Frostbite is a clinical diagnosis. Although laboratory studies are not important in the initial diagnosis and management of frostbite, they may be helpful in identifying delayed systemic complications, such as wound infection with sepsis or complications of underlying hypothermia.

Baseline laboratory studies to consider include complete blood count (CBC), electrolytes, blood urea nitrogen (BUN), creatine, glucose level, and liver function tests. Urinalysis may be used to detect evidence of myoglobinuria. Obtain Gram stains and cultures from suspected frostbite wound infections.


Radiography and Angiography

Radiography often demonstrates soft-tissue edema but does not distinguish viable from nonviable tissue. Plain radiographs are not useful except to screen for trauma-related fractures or dislocations.

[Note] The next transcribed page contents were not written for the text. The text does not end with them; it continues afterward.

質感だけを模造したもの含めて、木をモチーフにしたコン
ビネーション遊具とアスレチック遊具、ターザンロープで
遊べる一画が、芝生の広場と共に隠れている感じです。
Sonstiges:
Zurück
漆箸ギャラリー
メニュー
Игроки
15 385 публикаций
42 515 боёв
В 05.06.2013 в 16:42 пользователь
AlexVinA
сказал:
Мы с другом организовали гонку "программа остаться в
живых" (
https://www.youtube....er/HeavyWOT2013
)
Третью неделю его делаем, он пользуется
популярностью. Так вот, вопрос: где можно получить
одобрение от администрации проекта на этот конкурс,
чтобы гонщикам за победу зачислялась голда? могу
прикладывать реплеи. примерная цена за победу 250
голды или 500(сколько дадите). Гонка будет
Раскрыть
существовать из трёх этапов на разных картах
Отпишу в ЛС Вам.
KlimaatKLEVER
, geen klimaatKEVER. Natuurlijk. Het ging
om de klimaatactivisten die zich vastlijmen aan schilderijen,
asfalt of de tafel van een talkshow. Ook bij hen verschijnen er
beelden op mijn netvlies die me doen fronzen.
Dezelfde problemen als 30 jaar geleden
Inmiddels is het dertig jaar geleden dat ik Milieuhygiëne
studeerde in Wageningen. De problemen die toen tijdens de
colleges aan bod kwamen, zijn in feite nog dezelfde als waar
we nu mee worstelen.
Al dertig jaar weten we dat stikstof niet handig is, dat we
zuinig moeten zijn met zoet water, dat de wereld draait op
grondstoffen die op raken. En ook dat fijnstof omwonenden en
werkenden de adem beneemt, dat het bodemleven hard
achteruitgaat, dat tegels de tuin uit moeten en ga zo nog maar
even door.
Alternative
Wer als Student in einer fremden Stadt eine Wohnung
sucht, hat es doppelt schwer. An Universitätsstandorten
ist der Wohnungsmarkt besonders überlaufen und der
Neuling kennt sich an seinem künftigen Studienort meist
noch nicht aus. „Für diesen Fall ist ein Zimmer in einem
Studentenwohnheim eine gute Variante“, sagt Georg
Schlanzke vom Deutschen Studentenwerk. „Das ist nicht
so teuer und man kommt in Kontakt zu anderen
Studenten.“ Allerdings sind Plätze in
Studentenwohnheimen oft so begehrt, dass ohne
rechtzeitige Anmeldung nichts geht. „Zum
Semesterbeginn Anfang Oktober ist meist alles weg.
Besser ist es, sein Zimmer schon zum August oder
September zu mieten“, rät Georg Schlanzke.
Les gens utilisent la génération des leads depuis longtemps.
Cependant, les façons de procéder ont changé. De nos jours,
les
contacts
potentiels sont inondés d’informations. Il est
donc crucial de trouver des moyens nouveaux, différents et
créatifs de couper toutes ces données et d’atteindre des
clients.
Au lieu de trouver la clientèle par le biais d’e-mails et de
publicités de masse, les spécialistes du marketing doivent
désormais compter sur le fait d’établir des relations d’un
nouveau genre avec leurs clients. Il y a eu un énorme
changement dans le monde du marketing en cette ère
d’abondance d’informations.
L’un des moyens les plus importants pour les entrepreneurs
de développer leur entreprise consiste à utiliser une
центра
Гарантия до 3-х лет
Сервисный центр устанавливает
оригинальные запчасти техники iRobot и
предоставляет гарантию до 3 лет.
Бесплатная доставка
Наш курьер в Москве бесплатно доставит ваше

They may assist in the diagnosis of long-term complications, such as osteomyelitis.

Angiography often shows slowing of blood flow to the distal vasculature, but this too does not correlate well with eventual tissue loss. When a vasodilator is added, this technique can more accurately predict the final pattern of ischemia that will be observed after 2-3 weeks of observation. In centers using thrombolytics to manage frostbite injuries, angiography is used to identify appropriate patients. Unlike technetium-99m scintigraphy, angiography does not visualize the microcirculation soon after injury.


Scintigraphy and Bone Scans

Technetium-99m (99mTc) scintigraphy is sensitive and specific for tissue injury. Some authors recommend using it early in the management of frostbite (48 hours after injury) to aid in directing earlier debridement of nonviable soft tissue. This allows nonviable tissue to be visualized earlier than by clinical examination and thus presumably shortens patient hospitalization. [38, 39] In addition, scintigraphy is useful in assessing the response of damaged tissue to therapy. In some centers, 99mTc scanning is used to identify appropriate patients for treatment with thrombolytics.

Similarly, bone scans, particularly triple-phase bone scans, may help to delineate nonviable bone but should be reserved until microscopic tissue damage has had time to present itself clinically, generally 2-3 weeks post injury. [18]


Histologic Findings

The presence of a greater number of intracellular ice crystals compared to extracellular ice crystals suggests a rapid cooling of the skin.

The time frame of frostbite injury is as follows:

  • First hour - Endothelial leakage

  • First 6 hours - Erythrocyte extravasation

  • Within 6-24 hours - Leukocyte migration and vasculitis

  • Within 1-2 weeks - Medial degeneration, loss of intracellular attachments, and vacuolization of keratinocytes


Imaging Studies

Magnetic resonance imaging (MRI), when combined with physical findings, may also be helpful in the early determination of margins of tissue viability. However, experience with this application of MRI is limited.